# Your objective:
Pick out every line in the data below that contains the string "developer", and copy each of those lines.

(Source data)

* * *

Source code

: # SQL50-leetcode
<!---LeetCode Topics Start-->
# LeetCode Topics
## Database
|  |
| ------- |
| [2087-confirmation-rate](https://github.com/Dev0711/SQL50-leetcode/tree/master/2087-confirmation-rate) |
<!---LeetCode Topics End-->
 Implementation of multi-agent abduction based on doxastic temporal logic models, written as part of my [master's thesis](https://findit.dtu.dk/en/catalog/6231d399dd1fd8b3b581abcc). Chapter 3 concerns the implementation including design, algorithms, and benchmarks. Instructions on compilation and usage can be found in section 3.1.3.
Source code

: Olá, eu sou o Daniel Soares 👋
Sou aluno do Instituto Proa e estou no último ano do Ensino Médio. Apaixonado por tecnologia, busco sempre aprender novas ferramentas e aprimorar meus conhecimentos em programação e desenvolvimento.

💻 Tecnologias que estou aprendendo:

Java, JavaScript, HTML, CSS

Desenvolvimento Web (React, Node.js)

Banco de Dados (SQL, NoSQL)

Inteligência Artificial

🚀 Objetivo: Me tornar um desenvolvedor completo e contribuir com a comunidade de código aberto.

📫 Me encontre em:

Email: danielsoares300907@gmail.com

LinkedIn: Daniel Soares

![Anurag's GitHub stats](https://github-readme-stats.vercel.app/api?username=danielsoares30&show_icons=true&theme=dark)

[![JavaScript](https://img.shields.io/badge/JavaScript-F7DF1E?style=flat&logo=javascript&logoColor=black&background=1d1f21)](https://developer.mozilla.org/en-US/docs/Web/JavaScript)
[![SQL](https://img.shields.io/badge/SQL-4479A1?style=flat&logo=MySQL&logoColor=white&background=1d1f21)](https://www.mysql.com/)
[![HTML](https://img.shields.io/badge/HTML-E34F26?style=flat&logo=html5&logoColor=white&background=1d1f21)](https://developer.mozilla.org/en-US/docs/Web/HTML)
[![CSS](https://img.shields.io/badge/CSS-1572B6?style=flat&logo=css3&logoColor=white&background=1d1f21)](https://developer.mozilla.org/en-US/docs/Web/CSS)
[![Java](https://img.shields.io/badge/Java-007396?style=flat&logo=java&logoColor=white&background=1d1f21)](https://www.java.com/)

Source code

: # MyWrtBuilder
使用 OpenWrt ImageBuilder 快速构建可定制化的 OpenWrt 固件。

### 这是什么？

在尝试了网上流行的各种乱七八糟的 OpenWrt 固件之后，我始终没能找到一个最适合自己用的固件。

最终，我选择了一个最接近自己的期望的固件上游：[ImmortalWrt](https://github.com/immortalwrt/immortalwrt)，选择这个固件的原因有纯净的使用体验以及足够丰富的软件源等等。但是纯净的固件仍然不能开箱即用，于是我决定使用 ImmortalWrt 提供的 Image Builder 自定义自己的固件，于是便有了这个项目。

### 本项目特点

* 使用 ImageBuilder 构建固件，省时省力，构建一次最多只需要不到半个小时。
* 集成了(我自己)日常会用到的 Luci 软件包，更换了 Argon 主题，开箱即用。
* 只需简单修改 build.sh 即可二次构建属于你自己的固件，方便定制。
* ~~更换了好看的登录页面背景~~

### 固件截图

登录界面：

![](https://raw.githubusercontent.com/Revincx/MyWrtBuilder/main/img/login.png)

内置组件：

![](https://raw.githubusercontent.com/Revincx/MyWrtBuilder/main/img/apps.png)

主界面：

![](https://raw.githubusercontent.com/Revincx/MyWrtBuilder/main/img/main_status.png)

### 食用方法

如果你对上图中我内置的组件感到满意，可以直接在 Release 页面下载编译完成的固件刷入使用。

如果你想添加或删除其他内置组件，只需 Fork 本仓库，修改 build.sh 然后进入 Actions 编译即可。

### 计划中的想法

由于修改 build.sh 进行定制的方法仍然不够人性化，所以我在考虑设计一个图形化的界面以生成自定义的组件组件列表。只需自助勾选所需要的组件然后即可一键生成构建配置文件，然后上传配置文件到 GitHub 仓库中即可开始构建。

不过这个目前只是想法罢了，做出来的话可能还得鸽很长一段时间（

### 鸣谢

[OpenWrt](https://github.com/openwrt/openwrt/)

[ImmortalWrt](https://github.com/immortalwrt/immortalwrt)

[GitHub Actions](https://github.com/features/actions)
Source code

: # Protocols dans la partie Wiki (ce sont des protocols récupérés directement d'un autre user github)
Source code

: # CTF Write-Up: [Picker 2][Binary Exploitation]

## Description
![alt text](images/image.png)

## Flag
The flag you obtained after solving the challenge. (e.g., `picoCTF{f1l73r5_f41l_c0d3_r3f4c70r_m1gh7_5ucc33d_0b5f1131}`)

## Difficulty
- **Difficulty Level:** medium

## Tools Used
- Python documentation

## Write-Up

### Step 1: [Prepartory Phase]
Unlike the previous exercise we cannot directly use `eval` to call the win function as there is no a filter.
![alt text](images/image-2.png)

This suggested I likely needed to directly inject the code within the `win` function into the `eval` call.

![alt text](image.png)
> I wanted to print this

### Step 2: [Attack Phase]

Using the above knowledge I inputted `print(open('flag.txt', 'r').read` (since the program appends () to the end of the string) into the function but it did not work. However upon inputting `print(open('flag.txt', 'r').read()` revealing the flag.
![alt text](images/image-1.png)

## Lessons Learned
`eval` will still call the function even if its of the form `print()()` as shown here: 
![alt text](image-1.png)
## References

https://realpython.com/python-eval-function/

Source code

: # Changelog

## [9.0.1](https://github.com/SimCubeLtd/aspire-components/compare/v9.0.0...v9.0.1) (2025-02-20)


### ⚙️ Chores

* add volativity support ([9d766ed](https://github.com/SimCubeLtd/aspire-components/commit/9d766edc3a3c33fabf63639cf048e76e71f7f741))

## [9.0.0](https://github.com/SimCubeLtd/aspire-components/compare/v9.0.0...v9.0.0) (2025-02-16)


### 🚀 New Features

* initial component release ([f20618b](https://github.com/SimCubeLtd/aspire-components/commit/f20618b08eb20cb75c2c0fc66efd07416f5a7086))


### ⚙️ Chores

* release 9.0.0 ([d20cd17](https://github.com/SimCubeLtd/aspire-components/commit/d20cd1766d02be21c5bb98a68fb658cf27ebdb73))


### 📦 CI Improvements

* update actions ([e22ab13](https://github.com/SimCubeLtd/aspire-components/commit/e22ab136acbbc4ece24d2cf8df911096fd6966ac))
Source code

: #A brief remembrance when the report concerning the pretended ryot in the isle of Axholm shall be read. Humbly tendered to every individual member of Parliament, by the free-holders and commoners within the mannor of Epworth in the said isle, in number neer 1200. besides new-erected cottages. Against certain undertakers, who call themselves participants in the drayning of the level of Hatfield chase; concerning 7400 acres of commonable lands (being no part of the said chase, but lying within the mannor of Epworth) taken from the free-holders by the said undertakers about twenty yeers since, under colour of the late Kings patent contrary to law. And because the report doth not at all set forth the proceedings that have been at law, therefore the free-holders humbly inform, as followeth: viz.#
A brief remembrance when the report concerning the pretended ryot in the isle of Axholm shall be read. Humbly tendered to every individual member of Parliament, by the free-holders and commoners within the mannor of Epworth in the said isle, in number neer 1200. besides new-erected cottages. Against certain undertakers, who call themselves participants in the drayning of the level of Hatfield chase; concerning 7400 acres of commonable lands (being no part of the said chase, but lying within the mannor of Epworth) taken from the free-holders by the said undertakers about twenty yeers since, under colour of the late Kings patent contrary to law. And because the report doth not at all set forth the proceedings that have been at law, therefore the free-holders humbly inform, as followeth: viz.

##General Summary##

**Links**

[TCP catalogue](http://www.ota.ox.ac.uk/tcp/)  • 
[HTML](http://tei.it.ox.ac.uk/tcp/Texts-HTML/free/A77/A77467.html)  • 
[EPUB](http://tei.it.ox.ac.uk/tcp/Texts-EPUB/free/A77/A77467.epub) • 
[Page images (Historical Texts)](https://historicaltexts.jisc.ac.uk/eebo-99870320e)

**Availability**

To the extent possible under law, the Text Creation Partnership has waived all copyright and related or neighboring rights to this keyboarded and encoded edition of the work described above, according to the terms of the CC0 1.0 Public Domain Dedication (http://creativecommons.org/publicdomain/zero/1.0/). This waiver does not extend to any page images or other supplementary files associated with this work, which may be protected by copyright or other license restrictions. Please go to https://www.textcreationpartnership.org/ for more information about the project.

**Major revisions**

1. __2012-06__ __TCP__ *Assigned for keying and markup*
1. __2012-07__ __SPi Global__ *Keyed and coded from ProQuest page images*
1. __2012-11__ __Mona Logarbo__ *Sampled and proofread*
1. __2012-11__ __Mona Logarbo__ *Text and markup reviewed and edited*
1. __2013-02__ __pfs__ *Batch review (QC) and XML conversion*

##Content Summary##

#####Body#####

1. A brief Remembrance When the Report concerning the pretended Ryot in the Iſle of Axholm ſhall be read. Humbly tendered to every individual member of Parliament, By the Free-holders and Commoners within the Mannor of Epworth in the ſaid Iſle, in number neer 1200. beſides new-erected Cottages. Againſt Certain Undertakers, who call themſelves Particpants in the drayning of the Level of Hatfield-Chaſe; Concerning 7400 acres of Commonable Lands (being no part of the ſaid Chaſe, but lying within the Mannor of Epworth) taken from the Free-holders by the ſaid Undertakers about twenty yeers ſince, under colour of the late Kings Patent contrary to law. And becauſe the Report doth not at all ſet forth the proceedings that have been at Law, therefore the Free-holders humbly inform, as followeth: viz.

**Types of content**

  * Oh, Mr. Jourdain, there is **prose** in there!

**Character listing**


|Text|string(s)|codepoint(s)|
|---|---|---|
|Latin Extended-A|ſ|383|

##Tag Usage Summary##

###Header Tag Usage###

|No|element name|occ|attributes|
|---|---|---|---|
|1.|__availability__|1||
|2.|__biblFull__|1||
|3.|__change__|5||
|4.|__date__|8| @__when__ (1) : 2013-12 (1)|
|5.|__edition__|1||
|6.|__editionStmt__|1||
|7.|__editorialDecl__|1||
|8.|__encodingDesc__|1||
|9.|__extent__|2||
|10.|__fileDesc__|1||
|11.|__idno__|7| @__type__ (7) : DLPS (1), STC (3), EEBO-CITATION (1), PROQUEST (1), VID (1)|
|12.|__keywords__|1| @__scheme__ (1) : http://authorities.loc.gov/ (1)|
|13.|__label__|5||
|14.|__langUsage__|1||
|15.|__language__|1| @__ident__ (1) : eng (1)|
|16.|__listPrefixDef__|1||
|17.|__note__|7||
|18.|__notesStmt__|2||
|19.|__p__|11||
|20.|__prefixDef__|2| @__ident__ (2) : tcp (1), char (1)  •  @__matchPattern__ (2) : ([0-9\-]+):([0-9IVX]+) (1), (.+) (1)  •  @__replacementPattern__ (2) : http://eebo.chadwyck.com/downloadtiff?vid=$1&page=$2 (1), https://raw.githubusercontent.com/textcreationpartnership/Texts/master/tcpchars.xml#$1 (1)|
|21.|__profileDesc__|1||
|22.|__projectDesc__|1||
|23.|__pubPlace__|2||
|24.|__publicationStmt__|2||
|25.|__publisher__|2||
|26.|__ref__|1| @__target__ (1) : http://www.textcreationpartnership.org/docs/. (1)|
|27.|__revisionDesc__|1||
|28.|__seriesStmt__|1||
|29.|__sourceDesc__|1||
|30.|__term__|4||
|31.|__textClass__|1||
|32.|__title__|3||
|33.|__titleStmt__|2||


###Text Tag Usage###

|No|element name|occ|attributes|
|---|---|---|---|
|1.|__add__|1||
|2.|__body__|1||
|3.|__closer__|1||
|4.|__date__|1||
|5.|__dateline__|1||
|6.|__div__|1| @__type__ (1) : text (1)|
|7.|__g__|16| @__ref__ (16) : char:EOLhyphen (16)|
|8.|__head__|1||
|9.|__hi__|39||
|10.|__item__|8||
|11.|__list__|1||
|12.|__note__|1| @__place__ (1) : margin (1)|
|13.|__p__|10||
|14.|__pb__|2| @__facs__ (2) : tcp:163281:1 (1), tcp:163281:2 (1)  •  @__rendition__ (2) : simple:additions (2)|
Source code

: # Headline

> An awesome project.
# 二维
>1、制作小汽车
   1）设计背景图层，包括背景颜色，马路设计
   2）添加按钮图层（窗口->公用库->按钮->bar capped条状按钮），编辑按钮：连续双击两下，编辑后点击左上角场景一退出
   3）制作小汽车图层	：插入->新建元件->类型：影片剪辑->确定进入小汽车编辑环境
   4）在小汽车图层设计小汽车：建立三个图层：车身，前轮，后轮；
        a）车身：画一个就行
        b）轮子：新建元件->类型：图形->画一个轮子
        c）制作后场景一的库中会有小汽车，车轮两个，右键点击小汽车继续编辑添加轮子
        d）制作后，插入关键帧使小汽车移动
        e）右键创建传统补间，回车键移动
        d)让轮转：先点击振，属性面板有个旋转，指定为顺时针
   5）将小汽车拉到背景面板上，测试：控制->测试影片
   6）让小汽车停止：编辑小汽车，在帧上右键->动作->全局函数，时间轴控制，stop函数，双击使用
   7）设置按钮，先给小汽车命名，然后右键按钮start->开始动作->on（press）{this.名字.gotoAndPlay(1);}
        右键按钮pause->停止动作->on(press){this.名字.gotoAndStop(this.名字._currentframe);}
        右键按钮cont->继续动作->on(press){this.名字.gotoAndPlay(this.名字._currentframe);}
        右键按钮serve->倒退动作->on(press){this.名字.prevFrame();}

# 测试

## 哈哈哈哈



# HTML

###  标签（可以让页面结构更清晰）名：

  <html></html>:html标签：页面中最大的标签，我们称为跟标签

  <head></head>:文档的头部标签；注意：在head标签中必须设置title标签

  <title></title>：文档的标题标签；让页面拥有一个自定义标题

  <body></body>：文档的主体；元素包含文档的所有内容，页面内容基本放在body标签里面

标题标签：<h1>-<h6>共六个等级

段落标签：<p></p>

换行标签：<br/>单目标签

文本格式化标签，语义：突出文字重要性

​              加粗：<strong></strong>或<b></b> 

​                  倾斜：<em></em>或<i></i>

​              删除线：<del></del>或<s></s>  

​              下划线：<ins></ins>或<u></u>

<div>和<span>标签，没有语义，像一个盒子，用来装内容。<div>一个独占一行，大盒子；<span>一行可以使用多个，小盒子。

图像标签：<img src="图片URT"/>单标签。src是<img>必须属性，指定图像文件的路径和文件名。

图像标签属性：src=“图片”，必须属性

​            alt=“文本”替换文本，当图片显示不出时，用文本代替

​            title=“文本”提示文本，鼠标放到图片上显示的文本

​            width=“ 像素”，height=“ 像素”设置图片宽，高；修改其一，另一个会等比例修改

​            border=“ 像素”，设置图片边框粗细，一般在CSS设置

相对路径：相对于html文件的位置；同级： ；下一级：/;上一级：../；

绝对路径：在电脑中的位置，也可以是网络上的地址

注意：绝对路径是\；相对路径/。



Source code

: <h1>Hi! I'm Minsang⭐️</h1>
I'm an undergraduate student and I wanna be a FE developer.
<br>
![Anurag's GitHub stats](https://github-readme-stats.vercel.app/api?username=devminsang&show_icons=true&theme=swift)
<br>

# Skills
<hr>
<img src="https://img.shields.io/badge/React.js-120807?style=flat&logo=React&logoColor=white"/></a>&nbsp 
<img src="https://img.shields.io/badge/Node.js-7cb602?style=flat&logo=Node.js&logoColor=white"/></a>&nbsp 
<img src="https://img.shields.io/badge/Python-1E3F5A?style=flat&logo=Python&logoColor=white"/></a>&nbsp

* * *

# Exercise answer:
[![JavaScript](https://img.shields.io/badge/JavaScript-F7DF1E?style=flat&logo=javascript&logoColor=black&background=1d1f21)](https://developer.mozilla.org/en-US/docs/Web/JavaScript)
[![HTML](https://img.shields.io/badge/HTML-E34F26?style=flat&logo=html5&logoColor=white&background=1d1f21)](https://developer.mozilla.org/en-US/docs/Web/HTML)
[![CSS](https://img.shields.io/badge/CSS-1572B6?style=flat&logo=css3&logoColor=white&background=1d1f21)](https://developer.mozilla.org/en-US/docs/Web/CSS)
I'm an undergraduate student and I wanna be a FE developer.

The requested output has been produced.